Hi the community,
I am fine tuning T5 for a question generation task.
If I use any of the reference models (mt5-smal, T5-small, T5-base) for fine tuning using the Trainer library I get training loss zero and validation loss as nan. If I use any of these models already fine tuned on a task I get a correct training and validation loss.
Any encounter to this problem? any solution or fix?
Hi there,
Are you using fp16 by any chance?

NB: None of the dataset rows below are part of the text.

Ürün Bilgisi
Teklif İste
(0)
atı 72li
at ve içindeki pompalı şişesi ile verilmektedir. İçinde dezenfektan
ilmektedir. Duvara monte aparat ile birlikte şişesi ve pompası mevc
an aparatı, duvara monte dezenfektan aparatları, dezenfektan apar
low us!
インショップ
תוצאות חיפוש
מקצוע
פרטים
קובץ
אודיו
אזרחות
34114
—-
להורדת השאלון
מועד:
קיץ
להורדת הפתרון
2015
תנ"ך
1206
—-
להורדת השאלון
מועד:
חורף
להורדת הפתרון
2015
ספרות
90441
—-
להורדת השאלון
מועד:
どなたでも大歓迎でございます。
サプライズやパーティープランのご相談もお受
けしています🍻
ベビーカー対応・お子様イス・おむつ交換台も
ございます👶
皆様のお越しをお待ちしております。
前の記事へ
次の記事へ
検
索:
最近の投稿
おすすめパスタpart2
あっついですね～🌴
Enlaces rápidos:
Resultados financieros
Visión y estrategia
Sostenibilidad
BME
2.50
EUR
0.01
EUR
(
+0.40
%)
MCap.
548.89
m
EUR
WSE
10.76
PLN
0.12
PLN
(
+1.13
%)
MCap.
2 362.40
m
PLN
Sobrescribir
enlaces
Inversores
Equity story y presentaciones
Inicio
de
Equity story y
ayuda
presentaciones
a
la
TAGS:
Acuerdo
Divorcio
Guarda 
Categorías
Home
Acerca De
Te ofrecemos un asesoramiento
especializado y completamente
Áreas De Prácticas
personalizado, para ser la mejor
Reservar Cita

That’s a common source of this issue with T5 models.
model_name = "google/mt5-small"
tokenizer = T5Tokenizer.from_pretrained(model_name)
default_model = T5ForConditionalGeneration.from_pretrained(model_name)
training_inputs = tokenizer(text = train_questions.input_text.tolist(), text_target= train_questions.text.tolist(), padding="longest", return_tensors="pt")
eval_inputs = tokenizer(text = eval_questions.input_text.tolist(), text_target= eval_questions.text.tolist(), padding="longest", return_tensors="pt")
train_dataset = Dataset.from_dict(training_inputs)
train_dataset.set_format("torch")
eval_dataset = Dataset.from_dict(eval_inputs)
eval_dataset.set_format("torch")
training_args = TrainingArguments(output_dir="/home/jovyan/work/data/fine-tuned-T5-small",
evaluation_strategy="steps",
gradient_accumulation_steps=1,
gradient_checkpointing=False,
per_device_train_batch_size=16,
per_device_eval_batch_size=16, fp16=True,
optim="adamw_torch",
report_to = "wandb",
log_level = "debug",
label_names= ["labels"],
learning_rate=1e-5,
do_train = True,
do_eval = True,
weight_decay=0.01,
logging_steps = True,
save_strategy="epoch",
resume_from_checkpoint=True,
eval_steps= True,
num_train_epochs=2 )
# finetuned_model.gradient_checkpointing_enable()
default_model.use_cache = False
data_collator = DataCollatorForSeq2Seq(tokenizer)
trainer = Trainer(
model=default_model,
args=training_args,
train_dataset=train_dataset,
eval_dataset=eval_dataset,
data_collator=data_collator,
tokenizer=tokenizer,
)
torch.cuda.empty_cache()
# wandb.watch(default_model, log="all")
trainer.train()
Problem solved by changing fp16 to False. Apparently, there is a discrepancy for some T5 variants about fp16. Better to check both of the True and False if there is such problem that training loss is zero and validation loss is nan.
1 Like
In some variants fine tuning, the fp16 should be True but apparently not for all T5 variants.